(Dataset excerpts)
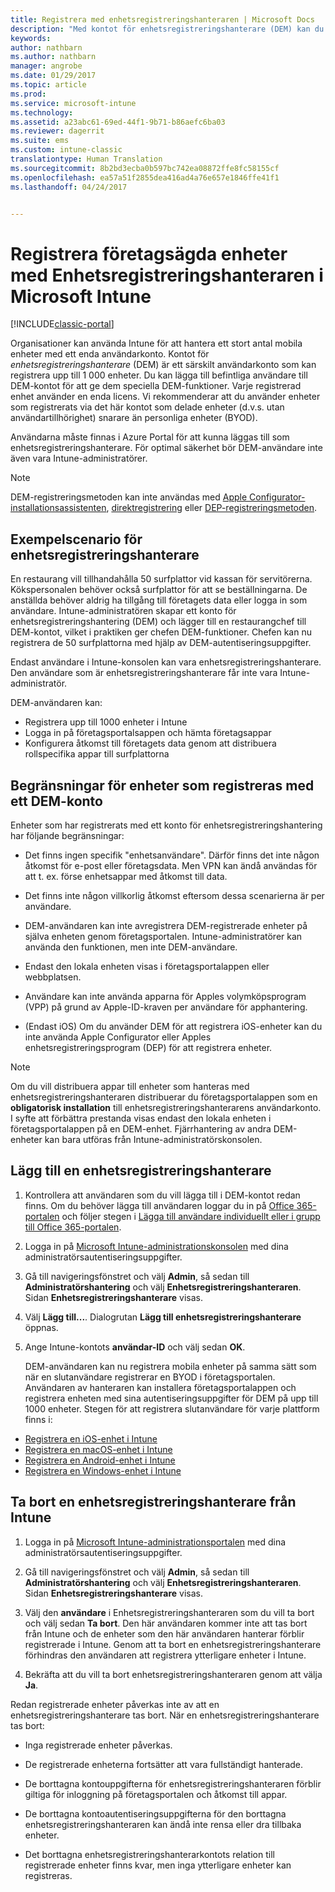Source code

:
 ```yaml
---
title: Registrera med enhetsregistreringshanteraren | Microsoft Docs
description: "Med kontot för enhetsregistreringshanterare (DEM) kan du hantera ett stort antal delade, företagsägda mobila enheter med ett enda användarkonto."
keywords: 
author: nathbarn
ms.author: nathbarn
manager: angrobe
ms.date: 01/29/2017
ms.topic: article
ms.prod: 
ms.service: microsoft-intune
ms.technology: 
ms.assetid: a23abc61-69ed-44f1-9b71-b86aefc6ba03
ms.reviewer: dagerrit
ms.suite: ems
ms.custom: intune-classic
translationtype: Human Translation
ms.sourcegitcommit: 8b2bd3ecba0b597bc742ea08872ffe8fc58155cf
ms.openlocfilehash: ea57a51f2855dea416ad4a76e657e1846ffe41f1
ms.lasthandoff: 04/24/2017


---
```



# <a name="enroll-corporate-owned-devices-with-the-device-enrollment-manager-in-microsoft-intune"></a>Registrera företagsägda enheter med Enhetsregistreringshanteraren i Microsoft Intune

[!INCLUDE[classic-portal](../includes/classic-portal.md)]

Organisationer kan använda Intune för att hantera ett stort antal mobila enheter med ett enda användarkonto. Kontot för *enhetsregistreringshanterare* (DEM) är ett särskilt användarkonto som kan registrera upp till 1 000 enheter. Du kan lägga till befintliga användare till DEM-kontot för att ge dem speciella DEM-funktioner. Varje registrerad enhet använder en enda licens. Vi rekommenderar att du använder enheter som registrerats via det här kontot som delade enheter (d.v.s. utan användartillhörighet) snarare än personliga enheter (BYOD).  

Användarna måste finnas i Azure Portal för att kunna läggas till som enhetsregistreringshanterare. För optimal säkerhet bör DEM-användare inte även vara Intune-administratörer.

>[!NOTE]
>DEM-registreringsmetoden kan inte användas med [Apple Configurator-installationsassistenten](ios-setup-assistant-enrollment-in-microsoft-intune.md), [direktregistrering](ios-direct-enrollment-in-microsoft-intune.md) eller [DEP-registreringsmetoden](ios-device-enrollment-program-in-microsoft-intune.md).

## <a name="example-of-a-device-enrollment-manager-scenario"></a>Exempelscenario för enhetsregistreringshanterare

En restaurang vill tillhandahålla 50 surfplattor vid kassan för servitörerna. Kökspersonalen behöver också surfplattor för att se beställningarna. De anställda behöver aldrig ha tillgång till företagets data eller logga in som användare. Intune-administratören skapar ett konto för enhetsregistreringshantering (DEM) och lägger till en restaurangchef till DEM-kontot, vilket i praktiken ger chefen DEM-funktioner. Chefen kan nu registrera de 50 surfplattorna med hjälp av DEM-autentiseringsuppgifter.

Endast användare i Intune-konsolen kan vara enhetsregistreringshanterare. Den användare som är enhetsregistreringshanterare får inte vara Intune-administratör.

DEM-användaren kan:

-   Registrera upp till 1000 enheter i Intune
-   Logga in på företagsportalsappen och hämta företagsappar
-   Konfigurera åtkomst till företagets data genom att distribuera rollspecifika appar till surfplattorna

## <a name="limitations-of-devices-that-are-enrolled-with-a-dem-account"></a>Begränsningar för enheter som registreras med ett DEM-konto

Enheter som har registrerats med ett konto för enhetsregistreringshantering har följande begränsningar:

  - Det finns ingen specifik "enhetsanvändare". Därför finns det inte någon åtkomst för e-post eller företagsdata. Men VPN kan ändå användas för att t. ex. förse enhetsappar med åtkomst till data.

  - Det finns inte någon villkorlig åtkomst eftersom dessa scenarierna är per användare.

  - DEM-användaren kan inte avregistrera DEM-registrerade enheter på själva enheten genom företagsportalen. Intune-administratörer kan använda den funktionen, men inte DEM-användare.

  - Endast den lokala enheten visas i företagsportalappen eller webbplatsen.

  - Användare kan inte använda apparna för Apples volymköpsprogram (VPP) på grund av Apple-ID-kraven per användare för apphantering.

  - (Endast iOS) Om du använder DEM för att registrera iOS-enheter kan du inte använda Apple Configurator eller Apples enhetsregistreringsprogram (DEP) för att registrera enheter.

> [!NOTE]
> Om du vill distribuera appar till enheter som hanteras med enhetsregistreringshanteraren distribuerar du företagsportalappen som en **obligatorisk installation** till enhetsregistreringshanterarens användarkonto.
> I syfte att förbättra prestanda visas endast den lokala enheten i företagsportalappen på en DEM-enhet. Fjärrhantering av andra DEM-enheter kan bara utföras från Intune-administratörskonsolen.


## <a name="add-a-device-enrollment-manager"></a>Lägg till en enhetsregistreringshanterare

1.  Kontrollera att användaren som du vill lägga till i DEM-kontot redan finns. Om du behöver lägga till användaren loggar du in på [Office 365-portalen](https://go.microsoft.com/fwlink/p/?LinkId=698854) och följer stegen i [Lägga till användare individuellt eller i grupp till Office 365-portalen](https://support.office.com/article/Add-users-individually-or-in-bulk-to-Office-365-Admin-Help-1970f7d6-03b5-442f-b385-5880b9c256ec).

2.  Logga in på [Microsoft Intune-administrationskonsolen](https://manage.microsoft.com) med dina administratörsautentiseringsuppgifter.

3.  Gå till navigeringsfönstret och välj **Admin**, så sedan till **Administratörshantering** och välj **Enhetsregistreringshanteraren**. Sidan **Enhetsregistreringshanterare** visas.

4.  Välj **Lägg till...**. Dialogrutan **Lägg till enhetsregistreringshanterare** öppnas.

5.  Ange Intune-kontots **användar-ID** och välj sedan **OK**.

    DEM-användaren kan nu registrera mobila enheter på samma sätt som när en slutanvändare registrerar en BYOD i företagsportalen. Användaren av hanteraren kan installera företagsportalappen och registrera enheten med sina autentiseringsuppgifter för DEM på upp till 1000 enheter. Stegen för att registrera slutanvändare för varje plattform finns i:

  - [Registrera en iOS-enhet i Intune](https://docs.microsoft.com/intune/enduser/enroll-your-device-in-intune-ios)
  - [Registrera en macOS-enhet i Intune](https://docs.microsoft.com/intune/enduser/enroll-your-device-in-intune-macos)
  - [Registrera en Android-enhet i Intune](https://docs.microsoft.com/intune/enduser/enroll-your-device-in-intune-android)
  - [Registrera en Windows-enhet i Intune](https://docs.microsoft.com/intune/enduser/enroll-your-device-in-intune-windows)

## <a name="delete-a-device-enrollment-manager-from-intune"></a>Ta bort en enhetsregistreringshanterare från Intune

1.  Logga in på [Microsoft Intune-administrationsportalen](https://manage.microsoft.com) med dina administratörsautentiseringsuppgifter.

2.  Gå till navigeringsfönstret och välj **Admin**, så sedan till **Administratörshantering** och välj **Enhetsregistreringshanteraren**. Sidan **Enhetsregistreringshanterare** visas.

3.  Välj den **användare** i Enhetsregistreringshanteraren som du vill ta bort och välj sedan **Ta bort**. Den här användaren kommer inte att tas bort från Intune och de enheter som den här användaren hanterar förblir registrerade i Intune. Genom att ta bort en enhetsregistreringshanterare förhindras den användaren att registrera ytterligare enheter i Intune.

4.  Bekräfta att du vill ta bort enhetsregistreringshanteraren genom att välja **Ja**.

Redan registrerade enheter påverkas inte av att en enhetsregistreringshanterare tas bort. När en enhetsregistreringshanterare tas bort:

-   Inga registrerade enheter påverkas.

-   De registrerade enheterna fortsätter att vara fullständigt hanterade.

-   De borttagna kontouppgifterna för enhetsregistreringshanteraren förblir giltiga för inloggning på företagsportalen och åtkomst till appar.

-   De borttagna kontoautentiseringsuppgifterna för den borttagna enhetsregistreringshanteraren kan ändå inte rensa eller dra tillbaka enheter.

-   Det borttagna enhetsregistreringshanterarkontots relation till registrerade enheter finns kvar, men inga ytterligare enheter kan registreras.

** What is needed **
Please reproduce the lines from the line with "- [Registrera en Windows-enhet" to the line with "enhetsregistreringshanterare från Intune", both ends included, exactly as they appear above.

** Exercise output **
  - [Registrera en Windows-enhet i Intune](https://docs.microsoft.com/intune/enduser/enroll-your-device-in-intune-windows)

## <a name="delete-a-device-enrollment-manager-from-intune"></a>Ta bort en enhetsregistreringshanterare från Intune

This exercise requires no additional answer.